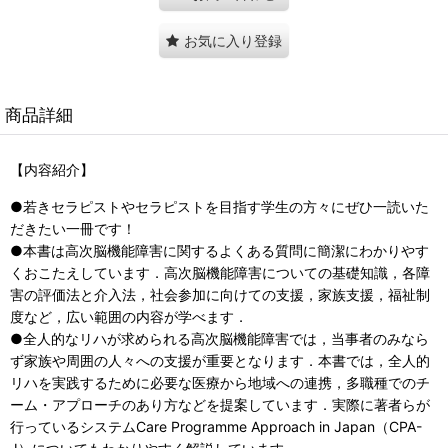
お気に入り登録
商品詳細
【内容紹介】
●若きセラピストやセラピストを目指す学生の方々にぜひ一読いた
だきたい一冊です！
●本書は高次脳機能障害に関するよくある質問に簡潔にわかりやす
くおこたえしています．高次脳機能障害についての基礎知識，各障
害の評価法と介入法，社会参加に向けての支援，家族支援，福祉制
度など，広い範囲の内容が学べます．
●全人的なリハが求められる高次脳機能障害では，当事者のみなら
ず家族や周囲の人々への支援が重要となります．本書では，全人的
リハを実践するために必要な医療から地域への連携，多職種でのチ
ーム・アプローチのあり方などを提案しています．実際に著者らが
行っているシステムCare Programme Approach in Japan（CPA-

---

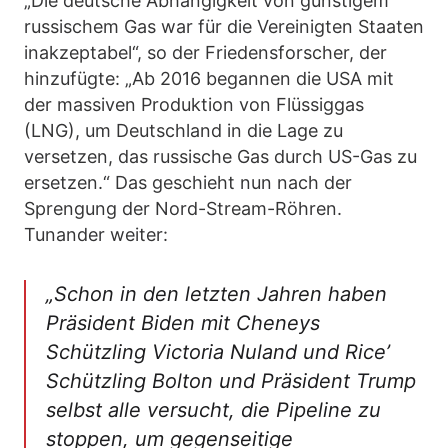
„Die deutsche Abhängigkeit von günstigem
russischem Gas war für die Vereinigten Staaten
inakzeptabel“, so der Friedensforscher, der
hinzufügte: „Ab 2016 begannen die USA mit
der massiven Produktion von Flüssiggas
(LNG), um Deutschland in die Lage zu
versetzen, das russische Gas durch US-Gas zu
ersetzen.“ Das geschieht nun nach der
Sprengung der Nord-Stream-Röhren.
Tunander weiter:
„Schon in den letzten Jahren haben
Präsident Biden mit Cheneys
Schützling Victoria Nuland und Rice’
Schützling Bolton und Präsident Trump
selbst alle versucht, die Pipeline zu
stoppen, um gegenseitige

▶ **WHAT IS NEEDED**
Look through the data above and return exactly the lines from the one that contains "hinzufügte: „Ab 2016 begannen die USA mit" to the one that contains "Schützling Bolton und Präsident Trump", inclusive, with nothing else.

▶ **YOUR RESPONSE**
hinzufügte: „Ab 2016 begannen die USA mit
der massiven Produktion von Flüssiggas
(LNG), um Deutschland in die Lage zu
versetzen, das russische Gas durch US-Gas zu
ersetzen.“ Das geschieht nun nach der
Sprengung der Nord-Stream-Röhren.
Tunander weiter:
„Schon in den letzten Jahren haben
Präsident Biden mit Cheneys
Schützling Victoria Nuland und Rice’
Schützling Bolton und Präsident Trump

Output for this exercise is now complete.